Hi,
It is mentioned in the documentation of an LSTM, that if batch_first = True
for pack_padded_sequence
input to LSTM (bi-directional), the last hidden state output is also of shape (batch, num_directions, hidden_size)
. However, the output of the last hidden state appears to be of shape (num_directions, batch, hidden_size)
, even though batch_first
is set to true.
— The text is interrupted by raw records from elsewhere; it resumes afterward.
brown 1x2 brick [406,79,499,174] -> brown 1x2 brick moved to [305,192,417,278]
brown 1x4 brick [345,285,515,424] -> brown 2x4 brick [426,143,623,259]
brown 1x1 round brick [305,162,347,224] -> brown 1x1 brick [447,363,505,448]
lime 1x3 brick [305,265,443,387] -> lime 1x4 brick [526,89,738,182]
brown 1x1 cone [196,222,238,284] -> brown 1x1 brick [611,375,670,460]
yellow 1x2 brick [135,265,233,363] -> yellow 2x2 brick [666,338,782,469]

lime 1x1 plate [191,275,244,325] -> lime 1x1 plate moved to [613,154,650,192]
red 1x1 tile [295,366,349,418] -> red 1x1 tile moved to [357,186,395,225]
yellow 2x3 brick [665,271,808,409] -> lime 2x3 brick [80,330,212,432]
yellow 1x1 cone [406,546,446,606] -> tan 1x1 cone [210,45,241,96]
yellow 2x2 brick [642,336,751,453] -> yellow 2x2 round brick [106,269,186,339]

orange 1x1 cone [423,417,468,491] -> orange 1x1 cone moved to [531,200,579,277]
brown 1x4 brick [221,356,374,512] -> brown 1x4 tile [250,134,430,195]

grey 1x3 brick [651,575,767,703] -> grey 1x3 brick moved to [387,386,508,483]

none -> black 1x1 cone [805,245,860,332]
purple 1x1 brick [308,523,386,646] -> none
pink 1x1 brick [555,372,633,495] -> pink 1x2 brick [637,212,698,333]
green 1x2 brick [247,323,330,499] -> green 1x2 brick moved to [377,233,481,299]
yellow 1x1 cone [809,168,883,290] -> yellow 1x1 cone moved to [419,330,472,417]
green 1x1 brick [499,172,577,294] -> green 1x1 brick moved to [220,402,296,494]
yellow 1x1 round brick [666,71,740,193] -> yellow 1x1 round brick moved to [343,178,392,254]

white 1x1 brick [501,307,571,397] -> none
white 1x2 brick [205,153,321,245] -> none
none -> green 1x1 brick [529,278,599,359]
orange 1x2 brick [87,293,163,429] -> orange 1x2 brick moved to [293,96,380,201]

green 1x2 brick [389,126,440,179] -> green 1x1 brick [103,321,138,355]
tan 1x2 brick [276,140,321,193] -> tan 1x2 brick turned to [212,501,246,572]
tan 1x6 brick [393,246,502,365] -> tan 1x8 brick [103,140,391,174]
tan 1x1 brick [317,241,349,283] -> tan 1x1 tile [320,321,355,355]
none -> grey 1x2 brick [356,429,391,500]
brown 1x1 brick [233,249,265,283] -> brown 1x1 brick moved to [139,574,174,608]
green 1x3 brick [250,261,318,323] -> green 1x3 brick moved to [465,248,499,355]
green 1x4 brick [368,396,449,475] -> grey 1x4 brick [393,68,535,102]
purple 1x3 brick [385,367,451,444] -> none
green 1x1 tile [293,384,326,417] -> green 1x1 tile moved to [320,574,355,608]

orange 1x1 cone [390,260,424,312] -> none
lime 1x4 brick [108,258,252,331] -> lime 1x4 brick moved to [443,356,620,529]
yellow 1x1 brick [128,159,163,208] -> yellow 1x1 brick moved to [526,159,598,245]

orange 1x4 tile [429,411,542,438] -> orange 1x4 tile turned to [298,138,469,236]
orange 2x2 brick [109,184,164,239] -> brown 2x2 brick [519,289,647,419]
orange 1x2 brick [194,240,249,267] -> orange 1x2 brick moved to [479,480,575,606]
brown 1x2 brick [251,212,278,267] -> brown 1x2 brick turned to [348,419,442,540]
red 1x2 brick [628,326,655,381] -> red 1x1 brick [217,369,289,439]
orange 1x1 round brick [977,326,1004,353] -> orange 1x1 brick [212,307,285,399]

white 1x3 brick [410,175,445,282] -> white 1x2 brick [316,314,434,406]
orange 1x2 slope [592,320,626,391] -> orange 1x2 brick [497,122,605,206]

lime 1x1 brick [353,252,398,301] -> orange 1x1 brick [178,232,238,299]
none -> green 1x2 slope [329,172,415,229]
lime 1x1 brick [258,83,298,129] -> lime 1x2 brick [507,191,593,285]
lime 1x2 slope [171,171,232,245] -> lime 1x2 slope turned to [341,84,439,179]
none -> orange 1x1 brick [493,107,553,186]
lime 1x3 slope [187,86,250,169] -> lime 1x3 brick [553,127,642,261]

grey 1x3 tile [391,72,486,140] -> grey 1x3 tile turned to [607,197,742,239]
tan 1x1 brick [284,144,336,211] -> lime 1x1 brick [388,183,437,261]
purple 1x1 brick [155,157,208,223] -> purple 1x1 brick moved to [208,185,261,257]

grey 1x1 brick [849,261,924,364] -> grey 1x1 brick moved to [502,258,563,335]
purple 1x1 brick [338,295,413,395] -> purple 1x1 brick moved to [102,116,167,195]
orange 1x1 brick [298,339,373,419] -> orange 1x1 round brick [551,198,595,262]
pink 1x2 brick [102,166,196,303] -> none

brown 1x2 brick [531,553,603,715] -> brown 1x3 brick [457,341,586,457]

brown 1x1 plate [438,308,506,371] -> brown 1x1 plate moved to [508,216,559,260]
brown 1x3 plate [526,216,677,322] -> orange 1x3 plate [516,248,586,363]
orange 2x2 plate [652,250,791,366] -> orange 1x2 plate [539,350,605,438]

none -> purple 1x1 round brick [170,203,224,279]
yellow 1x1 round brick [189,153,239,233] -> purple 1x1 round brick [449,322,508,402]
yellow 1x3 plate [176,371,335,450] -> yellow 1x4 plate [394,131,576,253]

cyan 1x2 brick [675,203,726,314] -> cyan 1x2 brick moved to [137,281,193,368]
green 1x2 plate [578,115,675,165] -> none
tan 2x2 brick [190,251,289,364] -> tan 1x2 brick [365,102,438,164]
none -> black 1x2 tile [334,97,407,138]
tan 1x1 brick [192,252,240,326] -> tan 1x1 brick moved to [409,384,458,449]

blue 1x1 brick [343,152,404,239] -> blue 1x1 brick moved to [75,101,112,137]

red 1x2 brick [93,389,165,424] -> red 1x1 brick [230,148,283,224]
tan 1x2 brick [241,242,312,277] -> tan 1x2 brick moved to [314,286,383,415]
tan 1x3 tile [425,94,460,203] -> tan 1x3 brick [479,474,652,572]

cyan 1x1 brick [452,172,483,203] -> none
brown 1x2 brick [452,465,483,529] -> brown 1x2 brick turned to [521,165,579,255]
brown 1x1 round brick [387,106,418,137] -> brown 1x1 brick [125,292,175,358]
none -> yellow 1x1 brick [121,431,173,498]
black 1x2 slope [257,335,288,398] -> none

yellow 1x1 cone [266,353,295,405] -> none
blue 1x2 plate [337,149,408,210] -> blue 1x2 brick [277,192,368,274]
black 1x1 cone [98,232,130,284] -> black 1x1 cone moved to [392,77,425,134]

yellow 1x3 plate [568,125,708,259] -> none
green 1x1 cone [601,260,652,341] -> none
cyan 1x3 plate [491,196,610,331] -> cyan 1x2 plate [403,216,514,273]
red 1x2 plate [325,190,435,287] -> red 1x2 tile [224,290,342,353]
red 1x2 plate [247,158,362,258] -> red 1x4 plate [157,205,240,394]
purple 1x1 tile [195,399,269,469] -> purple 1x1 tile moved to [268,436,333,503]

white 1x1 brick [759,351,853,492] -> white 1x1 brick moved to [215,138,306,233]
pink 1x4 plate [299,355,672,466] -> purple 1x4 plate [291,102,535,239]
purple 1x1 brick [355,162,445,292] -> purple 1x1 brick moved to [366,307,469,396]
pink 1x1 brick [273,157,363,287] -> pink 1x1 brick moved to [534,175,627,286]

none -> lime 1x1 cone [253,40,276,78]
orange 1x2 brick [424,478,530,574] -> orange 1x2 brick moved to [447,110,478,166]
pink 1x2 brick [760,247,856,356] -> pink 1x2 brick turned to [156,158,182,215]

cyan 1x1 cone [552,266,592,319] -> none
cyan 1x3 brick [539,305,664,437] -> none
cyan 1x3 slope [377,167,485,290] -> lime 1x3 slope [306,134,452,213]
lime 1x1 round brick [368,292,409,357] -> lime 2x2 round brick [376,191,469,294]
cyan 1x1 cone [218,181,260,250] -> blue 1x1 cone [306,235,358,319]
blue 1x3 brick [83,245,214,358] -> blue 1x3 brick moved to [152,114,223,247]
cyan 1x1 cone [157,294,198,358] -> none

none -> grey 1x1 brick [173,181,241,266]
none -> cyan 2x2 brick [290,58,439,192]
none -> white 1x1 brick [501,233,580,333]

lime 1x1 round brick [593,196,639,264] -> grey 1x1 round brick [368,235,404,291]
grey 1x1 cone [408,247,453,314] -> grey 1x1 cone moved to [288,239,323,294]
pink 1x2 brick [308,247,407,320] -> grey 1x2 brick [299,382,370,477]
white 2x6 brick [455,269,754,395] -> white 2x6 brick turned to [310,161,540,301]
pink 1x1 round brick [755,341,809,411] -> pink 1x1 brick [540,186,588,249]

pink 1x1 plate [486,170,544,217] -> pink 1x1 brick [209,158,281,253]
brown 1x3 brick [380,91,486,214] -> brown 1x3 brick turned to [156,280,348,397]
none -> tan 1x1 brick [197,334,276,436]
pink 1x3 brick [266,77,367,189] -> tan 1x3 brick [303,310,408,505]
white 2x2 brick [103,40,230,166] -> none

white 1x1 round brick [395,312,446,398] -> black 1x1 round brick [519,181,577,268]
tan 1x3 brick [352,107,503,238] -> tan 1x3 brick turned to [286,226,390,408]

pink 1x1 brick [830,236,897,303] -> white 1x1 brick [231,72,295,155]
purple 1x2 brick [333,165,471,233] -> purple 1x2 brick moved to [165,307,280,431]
This is the code:
import torch
from torch.nn.utils.rnn import pack_padded_sequence, pad_packed_sequence, PackedSequence
from torch import nn
sequences = torch.FloatTensor([[1, 2, 0, 0, 0, 0], # length 2
[3, 4, 5, 0, 0, 0], # length 3
[5, 6, 0, 0, 0, 0], # length 2
[8, 9, 10, 11, 12, 0]
]) # length 5
seq_lengths = torch.LongTensor([2, 3, 2, 5])
rnn = nn.LSTM(1, 5,
batch_first=True,
bidirectional = True)
packed_sequences = pack_padded_sequence(sequences.unsqueeze(2),
lengths=seq_lengths,
batch_first=True,
enforce_sorted=False)
rnn_output, (hn,cn) = rnn(packed_sequences)
print(hn.shape) # torch.Size([2, 4, 5]). It should be torch.Size([4, 2, 5])?